-- EXERCISE MATERIALS --
━━━
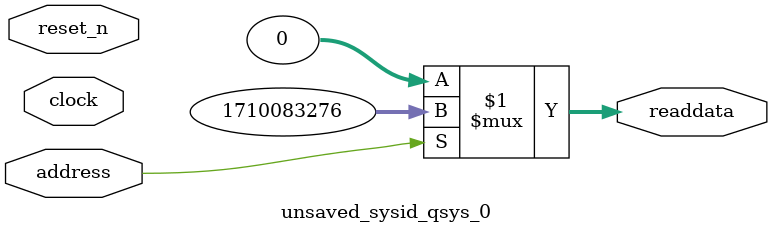
<source format=v>



// synthesis translate_off
`timescale 1ns / 1ps
// synthesis translate_on

// turn off superfluous verilog processor warnings 
// altera message_level Level1 
// altera message_off 10034 10035 10036 10037 10230 10240 10030 

module unsaved_sysid_qsys_0 (
               // inputs:
                address,
                clock,
                reset_n,

               // outputs:
                readdata
             )
;

  output  [ 31: 0] readdata;
  input            address;
  input            clock;
  input            reset_n;

  wire    [ 31: 0] readdata;
  //control_slave, which is an e_avalon_slave
  assign readdata = address ? 1710083276 : 0;

endmodule



</source>
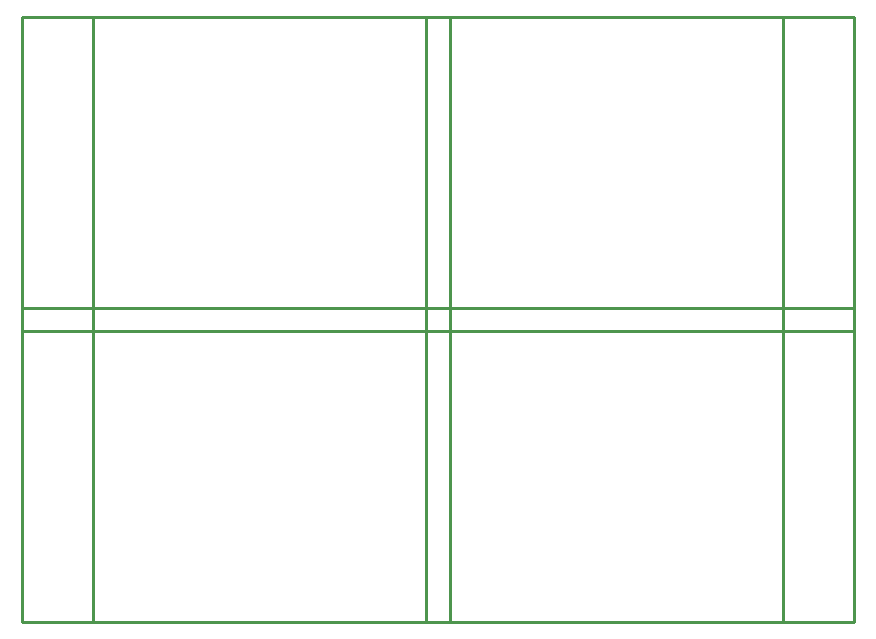
<source format=gko>
G04 Layer: BoardOutlineLayer*
G04 EasyEDA v6.5.9, 2022-12-18 14:38:18*
G04 4aff3cac283946888bffb04ada9a0e28,5dd06754fdd742daa6fe38bf62b7df6b,10*
G04 Gerber Generator version 0.2*
G04 Scale: 100 percent, Rotated: No, Reflected: No *
G04 Dimensions in millimeters *
G04 leading zeros omitted , absolute positions ,4 integer and 5 decimal *
%FSLAX45Y45*%
%MOMM*%

%ADD10C,0.2540*%
D10*
X635000Y5207000D02*
G01*
X3454400Y5207000D01*
X3454400Y2743200D01*
X635000Y2743200D01*
X635000Y5207000D01*
X3654399Y5207000D02*
G01*
X6473799Y5207000D01*
X6473799Y2743200D01*
X3654399Y2743200D01*
X3654399Y5207000D01*
X635000Y2543200D02*
G01*
X3454400Y2543200D01*
X3454400Y79400D01*
X635000Y79400D01*
X635000Y2543200D01*
X3654399Y2543200D02*
G01*
X6473799Y2543200D01*
X6473799Y79400D01*
X3654399Y79400D01*
X3654399Y2543200D01*
X35001Y5207000D02*
G01*
X7073798Y5207000D01*
X7073798Y79400D01*
X35001Y79400D01*
X35001Y5207000D01*
X35001Y2543200D02*
G01*
X7073798Y2543200D01*
X35001Y2743200D02*
G01*
X7073798Y2743200D01*
X3654399Y5207000D02*
G01*
X3654399Y79400D01*
X3454400Y5207000D02*
G01*
X3454400Y79400D01*
X635000Y5207000D02*
G01*
X635000Y79400D01*
X6473799Y5207000D02*
G01*
X6473799Y79400D01*

%LPD*%
M02*

</source>
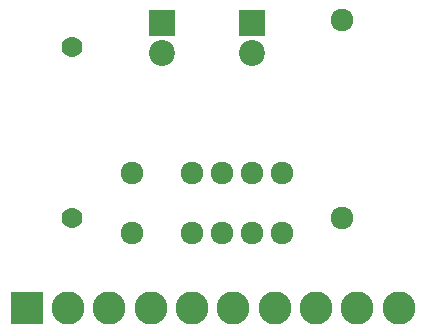
<source format=gts>
%TF.GenerationSoftware,KiCad,Pcbnew,(5.0.0-rc2-dev-720-g9704891c8)*%
%TF.CreationDate,2018-06-11T17:03:39-04:00*%
%TF.ProjectId,LatchRelay,4C6174636852656C61792E6B69636164,rev?*%
%TF.SameCoordinates,Original*%
%TF.FileFunction,Soldermask,Top*%
%TF.FilePolarity,Negative*%
%FSLAX46Y46*%
G04 Gerber Fmt 4.6, Leading zero omitted, Abs format (unit mm)*
G04 Created by KiCad (PCBNEW (5.0.0-rc2-dev-720-g9704891c8)) date Mon Jun 11 17:03:39 2018*
%MOMM*%
%LPD*%
G01*
G04 APERTURE LIST*
%ADD10C,1.924000*%
%ADD11C,1.771600*%
%ADD12R,2.800000X2.800000*%
%ADD13C,2.800000*%
%ADD14C,2.200000*%
%ADD15R,2.200000X2.200000*%
G04 APERTURE END LIST*
D10*
X153670000Y-65786000D03*
X153670000Y-82550000D03*
D11*
X130810000Y-68072000D03*
X130810000Y-82550000D03*
D12*
X127000000Y-90170000D03*
D13*
X130500000Y-90170000D03*
X134000000Y-90170000D03*
X137500000Y-90170000D03*
X141000000Y-90170000D03*
X144500000Y-90170000D03*
X148000000Y-90170000D03*
X151500000Y-90170000D03*
X155000000Y-90170000D03*
X158500000Y-90170000D03*
D10*
X135890000Y-78740000D03*
X140970000Y-78740000D03*
X143510000Y-78740000D03*
X146050000Y-78740000D03*
X148590000Y-78740000D03*
X135890000Y-83820000D03*
X140970000Y-83820000D03*
X143510000Y-83820000D03*
X146050000Y-83820000D03*
X148590000Y-83820000D03*
D14*
X138430000Y-68580000D03*
D15*
X138430000Y-66040000D03*
X146050000Y-66040000D03*
D14*
X146050000Y-68580000D03*
M02*

</source>
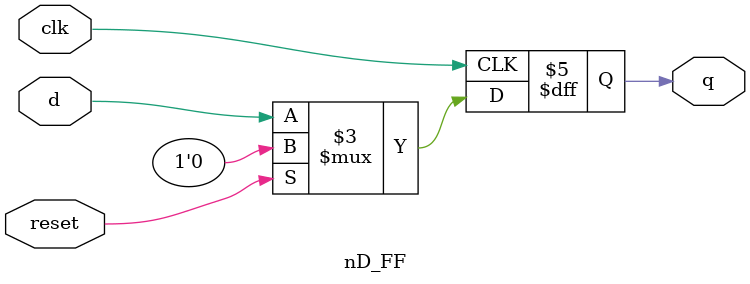
<source format=sv>
`timescale 1 ps / 100 fs

module nD_FF (q, d, reset, clk);
 output reg q;
 input d, reset, clk;
 
 always_ff @(negedge clk)
 if (reset)
 q <= 0; // On reset, set to 0
 else
 q <= d; // Otherwise out = d
endmodule
</source>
━━━
-- INSTRUCTIONS FOR THE TASK --
Without the pictures, return the records above exactly as given.

-- TASK RESPONSE --
<source format=v>



// synthesis translate_off
`timescale 1ns / 1ps
// synthesis translate_on

// turn off superfluous verilog processor warnings 
// altera message_level Level1 
// altera message_off 10034 10035 10036 10037 10230 10240 10030 

module unsaved_sysid_qsys_0 (
               // inputs:
                address,
                clock,
                reset_n,

               // outputs:
                readdata
             )
;

  output  [ 31: 0] readdata;
  input            address;
  input            clock;
  input            reset_n;

  wire    [ 31: 0] readdata;
  //control_slave, which is an e_avalon_slave
  assign readdata = address ? 1710083276 : 0;

endmodule



</source>
<source format=gko>
G04 Layer: BoardOutlineLayer*
G04 EasyEDA v6.5.9, 2022-12-18 14:38:18*
G04 4aff3cac283946888bffb04ada9a0e28,5dd06754fdd742daa6fe38bf62b7df6b,10*
G04 Gerber Generator version 0.2*
G04 Scale: 100 percent, Rotated: No, Reflected: No *
G04 Dimensions in millimeters *
G04 leading zeros omitted , absolute positions ,4 integer and 5 decimal *
%FSLAX45Y45*%
%MOMM*%

%ADD10C,0.2540*%
D10*
X635000Y5207000D02*
G01*
X3454400Y5207000D01*
X3454400Y2743200D01*
X635000Y2743200D01*
X635000Y5207000D01*
X3654399Y5207000D02*
G01*
X6473799Y5207000D01*
X6473799Y2743200D01*
X3654399Y2743200D01*
X3654399Y5207000D01*
X635000Y2543200D02*
G01*
X3454400Y2543200D01*
X3454400Y79400D01*
X635000Y79400D01*
X635000Y2543200D01*
X3654399Y2543200D02*
G01*
X6473799Y2543200D01*
X6473799Y79400D01*
X3654399Y79400D01*
X3654399Y2543200D01*
X35001Y5207000D02*
G01*
X7073798Y5207000D01*
X7073798Y79400D01*
X35001Y79400D01*
X35001Y5207000D01*
X35001Y2543200D02*
G01*
X7073798Y2543200D01*
X35001Y2743200D02*
G01*
X7073798Y2743200D01*
X3654399Y5207000D02*
G01*
X3654399Y79400D01*
X3454400Y5207000D02*
G01*
X3454400Y79400D01*
X635000Y5207000D02*
G01*
X635000Y79400D01*
X6473799Y5207000D02*
G01*
X6473799Y79400D01*

%LPD*%
M02*

</source>
<source format=gts>
%TF.GenerationSoftware,KiCad,Pcbnew,(5.0.0-rc2-dev-720-g9704891c8)*%
%TF.CreationDate,2018-06-11T17:03:39-04:00*%
%TF.ProjectId,LatchRelay,4C6174636852656C61792E6B69636164,rev?*%
%TF.SameCoordinates,Original*%
%TF.FileFunction,Soldermask,Top*%
%TF.FilePolarity,Negative*%
%FSLAX46Y46*%
G04 Gerber Fmt 4.6, Leading zero omitted, Abs format (unit mm)*
G04 Created by KiCad (PCBNEW (5.0.0-rc2-dev-720-g9704891c8)) date Mon Jun 11 17:03:39 2018*
%MOMM*%
%LPD*%
G01*
G04 APERTURE LIST*
%ADD10C,1.924000*%
%ADD11C,1.771600*%
%ADD12R,2.800000X2.800000*%
%ADD13C,2.800000*%
%ADD14C,2.200000*%
%ADD15R,2.200000X2.200000*%
G04 APERTURE END LIST*
D10*
X153670000Y-65786000D03*
X153670000Y-82550000D03*
D11*
X130810000Y-68072000D03*
X130810000Y-82550000D03*
D12*
X127000000Y-90170000D03*
D13*
X130500000Y-90170000D03*
X134000000Y-90170000D03*
X137500000Y-90170000D03*
X141000000Y-90170000D03*
X144500000Y-90170000D03*
X148000000Y-90170000D03*
X151500000Y-90170000D03*
X155000000Y-90170000D03*
X158500000Y-90170000D03*
D10*
X135890000Y-78740000D03*
X140970000Y-78740000D03*
X143510000Y-78740000D03*
X146050000Y-78740000D03*
X148590000Y-78740000D03*
X135890000Y-83820000D03*
X140970000Y-83820000D03*
X143510000Y-83820000D03*
X146050000Y-83820000D03*
X148590000Y-83820000D03*
D14*
X138430000Y-68580000D03*
D15*
X138430000Y-66040000D03*
X146050000Y-66040000D03*
D14*
X146050000Y-68580000D03*
M02*

</source>
<source format=sv>
`timescale 1 ps / 100 fs

module nD_FF (q, d, reset, clk);
 output reg q;
 input d, reset, clk;
 
 always_ff @(negedge clk)
 if (reset)
 q <= 0; // On reset, set to 0
 else
 q <= d; // Otherwise out = d
endmodule
</source>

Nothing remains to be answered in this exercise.